[Excerpt start]

Note that the color scale for errors is different for the two plots, since test classification error rates were generally lower than the OOB errors. Test error rates were also more variable, so the color scale for the plot on the right is wider than that for the plot on the left.

We see from the 10×10 heatmaps that out-of-bag errors can range roughly from 15% to 23%, and that the test set misclassification errors can range roughly from 10% to 19%. There are no patterns that are humanly discernible. For instance, there does not seem to be a relationship, so far, between mtry and error rates.

The 60×60 heatmap shows a different picture. Surprisingly, error rates increase with the seed number. This is interesting because the seed number, to my knowledge, is pure for randomization purposes, and should not affect error rates substantially. However, at higher seed numbers, errors are almost double that of lower seed numbers.

Trying 60 seed numbers was an arbitrary decision (mostly for the aesthetic purpose of making a square heatplot). It would make more sense to try thousands, if not tens of thousands, of seed numbers to get the real picture. I suspect that there is actually no pattern. On the other hand, my knowledge of pseudorandom generators is very limited, and there very well might be a pattern.

We also observe the same apparent relationship between seed and error rate, with the test set. As with the 10×10 plot, there is no discernible pattern between mtry and error rate.

The out-of-bound estimated error rates are plotted here as histograms. Bin size is decreased from left to right, from 0.0100 to 0.0075 to 0.0050. Interestingly, there is a slight left-skewedness evident in all three plots, with a mean (sd) of 0.2078 (0.0177) and median of 0.2077. At this time, I am uncertain on how to interpret this.

More interestingly, the right-most graph shows discontinuities in the distribution. Upon further investigation, it appears that many error rates are duplicated exactly, at different seeds. I believe this has to do with the bootstrap nature of random forests. With different seeds, the bootstrap procedure may be returning the same sample, or predictors, which lead to the same error rate. (An alternate explanation is that I may be running this “simulation” incorrectly.)

We observe a more normal distribution with the test set misclassification error rates. The mean (sd) test error is 0.1639 (0.0228), and the median, 0.1667. We also observe the breaks in the distribution, which are more severe because there are fewer cases in the test dataset.

Is there a correlation between the out-of-bag error estimated by randomForest, and the actual misclassification error with the test dataset?

The linear correlation coefficient r is 0.46. So there is some moderate linear relationship.

[Excerpt end]

Task A: In the discussion of random forest error rates, what is the mean (sd) test set misclassification error?
Task B: Continue the discussion of random forest error rates from its last sentence.

[Data excerpt start]

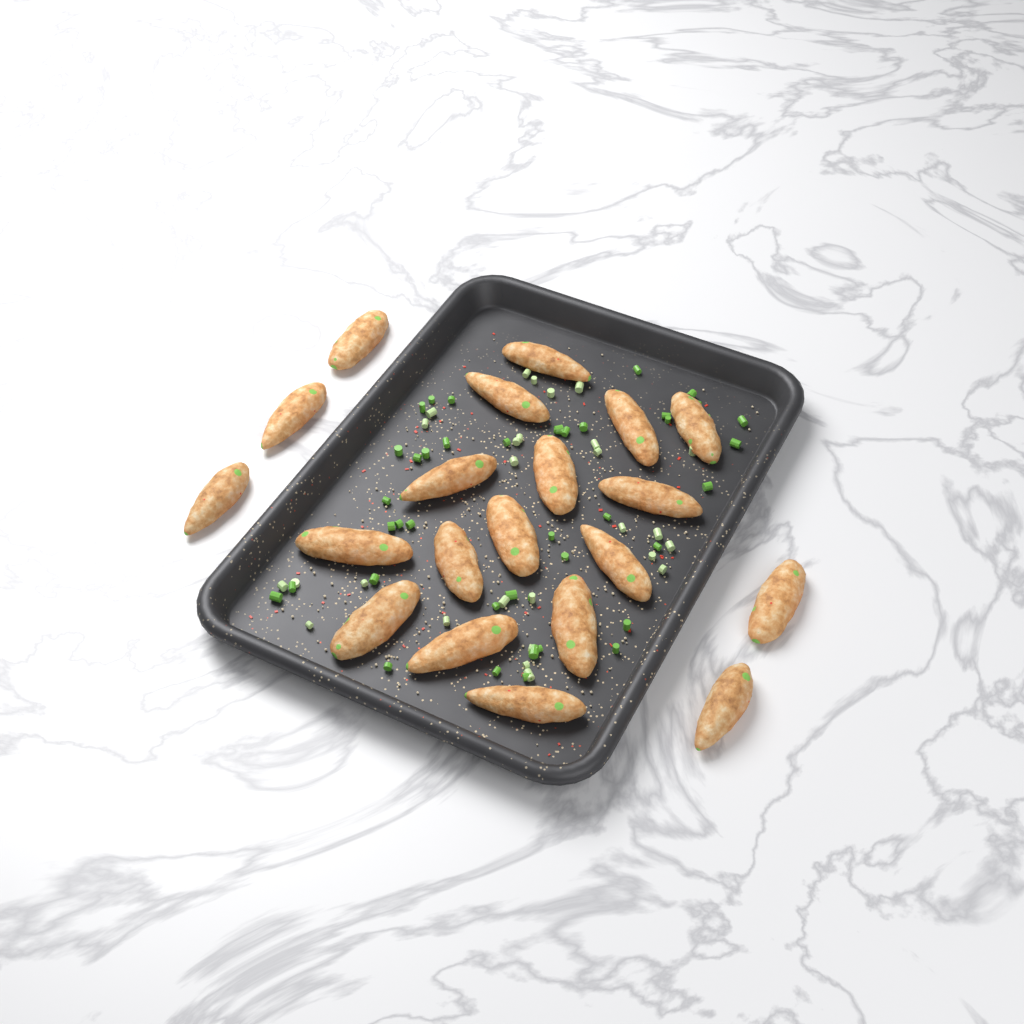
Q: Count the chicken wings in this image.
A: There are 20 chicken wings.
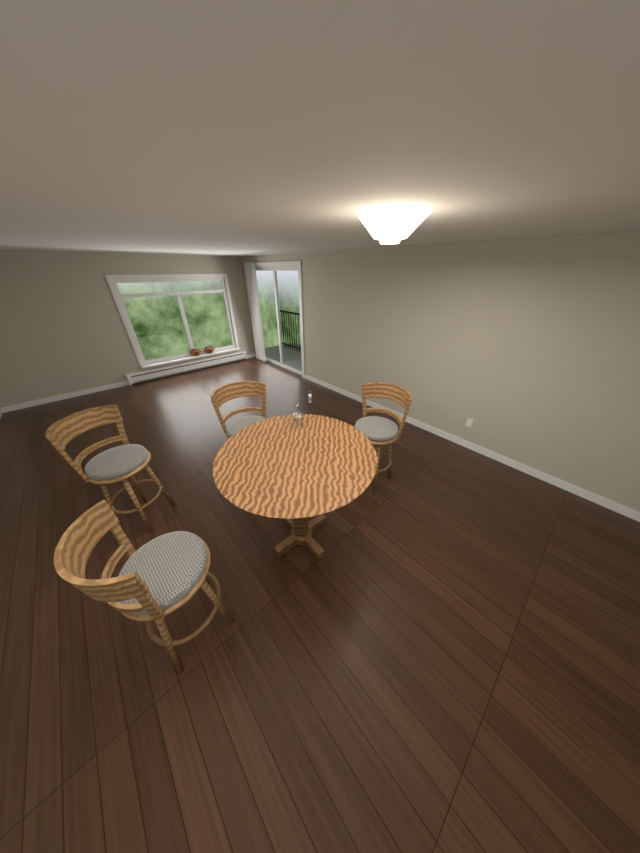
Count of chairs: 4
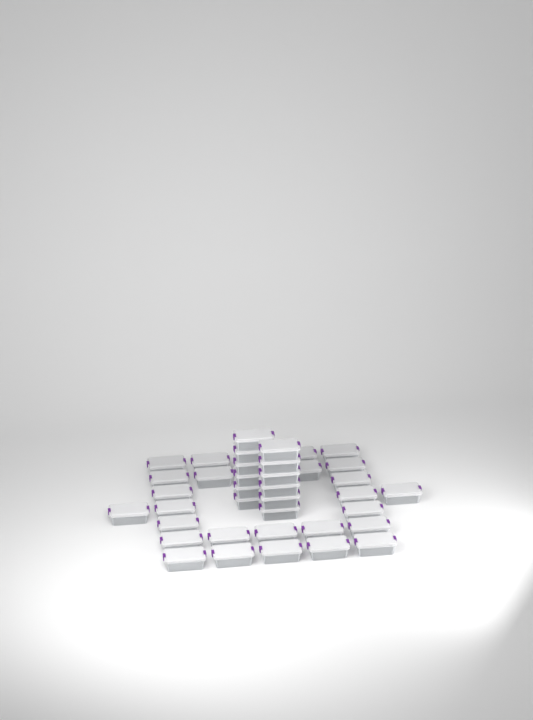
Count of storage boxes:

[Data excerpt end]

Answer A: 0.1639 (0.0228)

Answer B:
3. AdaBoost

Adaptive boosting (“AdaBoost”) essentially iterates the same rpart algorithm from part 1. At the end of each iteration, errors are computed, and used to modify, or adapt, the subsequent iteration. This iteration reduces the instability of rpart, and makes AdaBoost less vulnerable to overfitting but more suspectible to noise and outliers, compared to rpart. As with random forests, there does not seem to be an outwardly random component (such as the bootscrap process used by random forests) that is affected by using different seeds.

The training and test errors can be plotted against iteration number:

We observe that errors at early iterations can fluctuate wildly, from between roughly 0.20 and 0.40 for the test error. However, with additional iterations, we observe the adaptive mechanism set in, to reduce and stabilize error rates. The final training error reached is 0, for a perfect fit. The final test error reached is 0.1667.

4. Table of Errors

This table briefly summarizes the training and test errors shown by each of the three procedures described previously. For rpart and AdaBoost, the misclassification errors from the training and tests sets are represented. For randomForest, the mean of the out-of-bag errors, and test set misclassification errors, computed at 3600 settings are represented (despite the slight skewedness of each distribution).

Note that this may not be the optimal method to evaluate randomForest, because typically only a range of mtry, or perhaps only the default mtry, will actually be used in practice. However, from the heatplots, we observed that changing mtry does not appear to substantially affect error rates.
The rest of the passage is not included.